Brief: Reproduce the lines verbatim from the line containing "The value of" through the last line of the items, including both ends.

Source material:
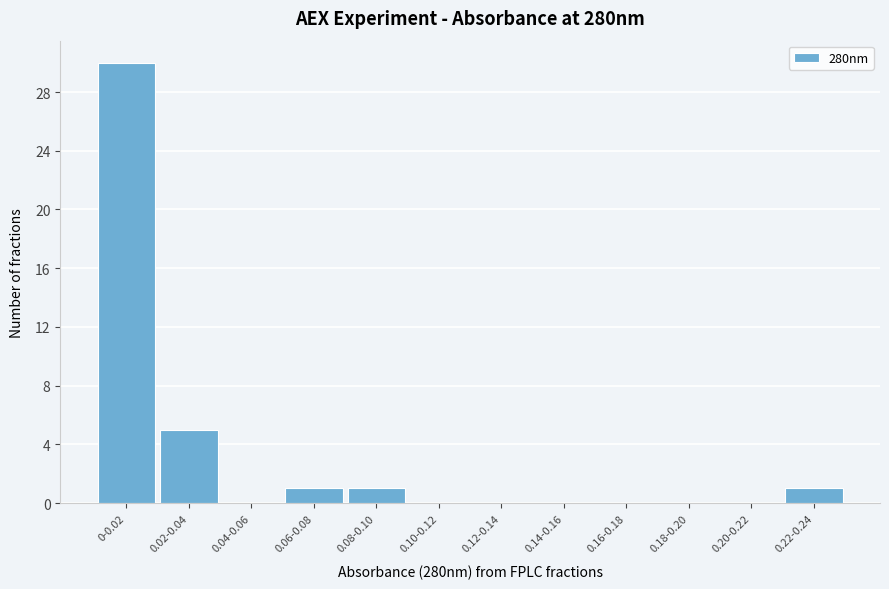

Reading left to right, extract all data points from this chart.

0-0.02=30	0.02-0.04=5	0.04-0.06=0	0.06-0.08=1	0.08-0.10=1	0.10-0.12=0	0.12-0.14=0	0.14-0.16=0	0.16-0.18=0	0.18-0.20=0	0.20-0.22=0	0.22-0.24=1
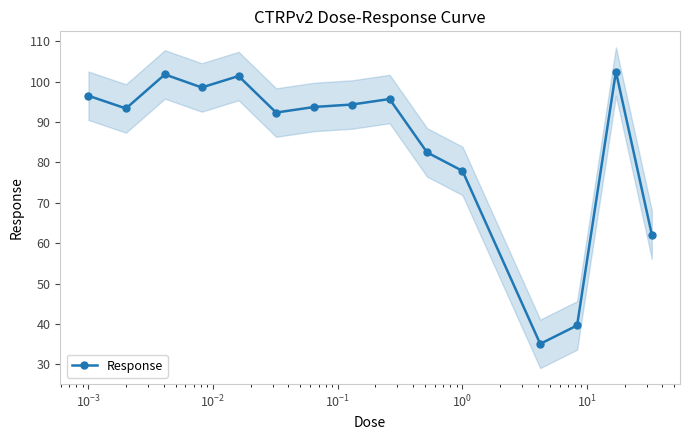

True or false: Response has more than 0 points higher than both neighbors.

True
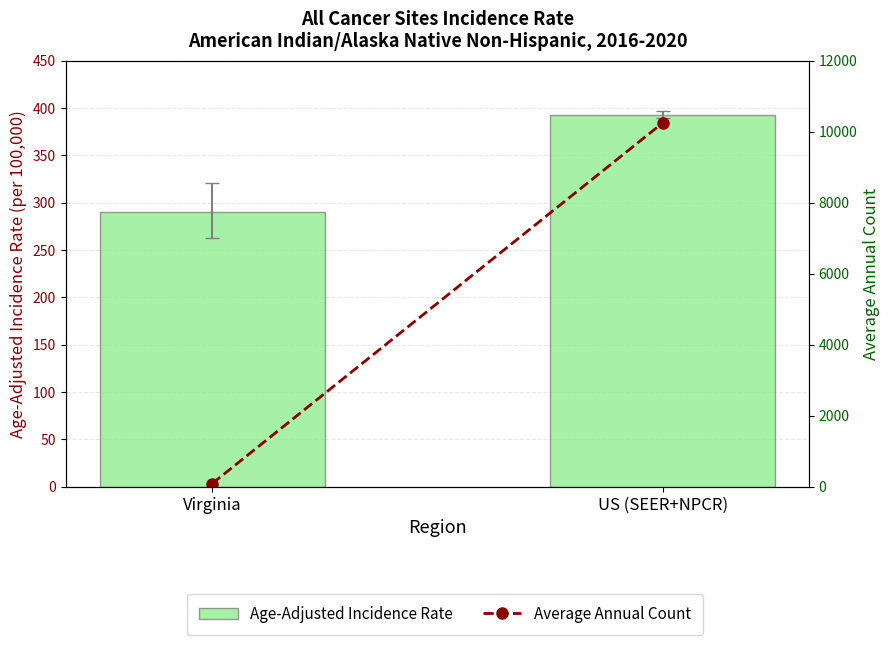

The value of Average Annual Count at Virginia is 86.0. True or false?

True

Solution to the problem:
The value of Average Annual Count at Virginia is 86.0. True or false?

True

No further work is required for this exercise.